Elliott also explores also a few fine points Brown, if he were alive today, might wish to remain buried under the dust of the years - such as his possible involvement with the Klu Klux Klan.

“Although there isn’t any evidence, he was probably involved with the KKK,” Elliott says. “Pulaski is the birthplace of the organization, and five of the six men who started it served under Brown during the Civil War.”

Better established, and less scandalous, is Brown’s role as a leader in the anti-Brownlow movement, which sought to end Radical Reconstruction in Tennessee.

The notion of a former Confederate officer becoming governor of Tennessee might make some readers to a double take. But Elliott says it makes sense.

“Before the war, Brown was a Whig rather than a Southern Democrat, so he was considered a moderate,” Elliott explains. “And right up until Tennessee left the Union, he was a unionist.”

The most surprising part of the project for Elliott was exploring the final years of Brown’s career, during which he unsuccessfully lobbied, on behalf of his employer, to cull Federal support for a private endeavor to build a railroad from Texas to California. Elliott believes the stress of this work and his labors for another railroad led to his death from a bleeding ulcer in August 1889 at the age of 62.

“That was surprising for someone who’d survived five wounds during the Civil War, two of which were serious,” Elliott says.

Elliott began researching and writing “John C. Brown of Tennessee: Rebel, Redeemer, and Railroader” in 2011. He crossed the finish line in late 2017 after six years of part-time work on the project. “I have a real job,” he says. “I started it a few months after my term as president of the Tennessee Bar Association was over. I just felt like doing it.”

Elliott’s goals in writing the book were to accurately tell Brown’s story in a way readers would enjoy and to carve out a piece of Tennessee history no one else had covered.

Andrew Slap, author of “Doom of Reconstruction: The Liberal Republicans of the Civil War Era,” believes Elliott succeeded on both counts.

“Sam ... has written a needed and thorough biography of ... Brown, an important but often forgotten figure of the Civil War era. As a general in the Army of Tennessee, probable leader of the Ku Klux Klan, governor of Tennessee and railroad executive, Brown was involved in many of the most vital issues of his time and helped shape the future of not just Tennessee but the nation,” Slap wrote in his assessment of Elliott’s book.

Looking back, Elliott is struck by the life of a man who attained many things personally but occasionally struggled to have an impact on the large stage.

“One of my conclusions at the end of the book is that while Brown was successful in life – he married two rich women, had four children and made a lot of money – many his endeavors were losing efforts,” Elliott says.

“He tried to keep Tennessee in the Union and failed, then he fought on the losing side of the war. As governor, he fought state debt related to financing the railroad inside Tennessee, and was only partially successful.

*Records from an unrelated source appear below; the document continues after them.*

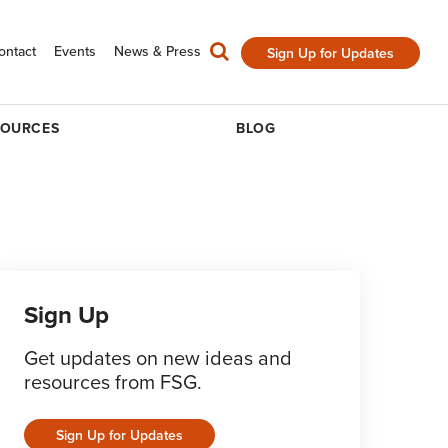
ontact
Events
News & Press
Sign Up for Updates
SOURCES
BLOG
Sign Up
Get updates on new ideas and
resources from FSG.
Sign Up for Updates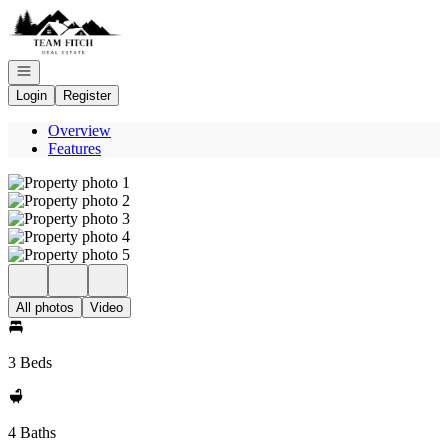
Go to: Homepage
Open navigation
Login
Register
Overview
Features
All photos
Video
3 Beds
4 Baths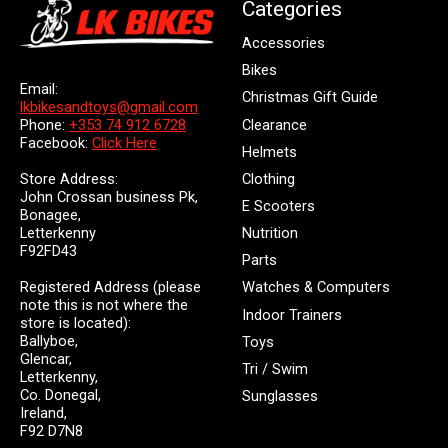
Categories
Accessories
Bikes
Email:
Christmas Gift Guide
lkbikesandtoys@gmail.com
Clearance
Phone:
+353 74 912 6728
Facebook:
Click Here
Helmets
Store Address:
Clothing
John Crossan business Pk,
E Scooters
Bonagee,
Letterkenny
Nutrition
F92FD43
Parts
Registered Address (please
Watches & Computers
note this is not where the
Indoor Trainers
store is located):
Ballyboe,
Toys
Glencar,
Tri / Swim
Letterkenny,
Co. Donegal,
Sunglasses
Ireland,
F92 D7N8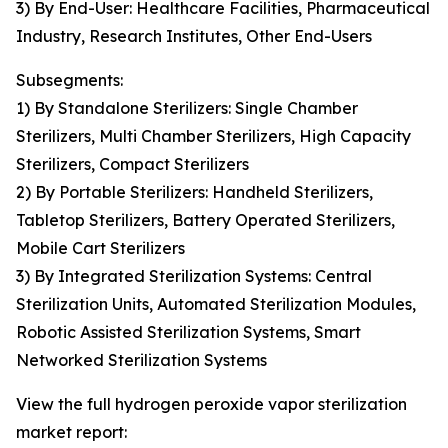
3) By End-User: Healthcare Facilities, Pharmaceutical
Industry, Research Institutes, Other End-Users
Subsegments:
1) By Standalone Sterilizers: Single Chamber
Sterilizers, Multi Chamber Sterilizers, High Capacity
Sterilizers, Compact Sterilizers
2) By Portable Sterilizers: Handheld Sterilizers,
Tabletop Sterilizers, Battery Operated Sterilizers,
Mobile Cart Sterilizers
3) By Integrated Sterilization Systems: Central
Sterilization Units, Automated Sterilization Modules,
Robotic Assisted Sterilization Systems, Smart
Networked Sterilization Systems
View the full hydrogen peroxide vapor sterilization
market report:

Then he tried to convince the federal government to help build a railroad from Texas to California, and failed at that.”

Although the railroad never made it past Fort Worth, the details of Brown’s life survived for well over a century to reach Elliott and inspire him to write a book. With the hardcover edition available through Amazon, the author has no plans to tackle another tome on that scale.

“I’m thinking about writing shorter pieces,” he says. “Six years is a long time to wait for the payoff. Articles provide immediate satisfaction.”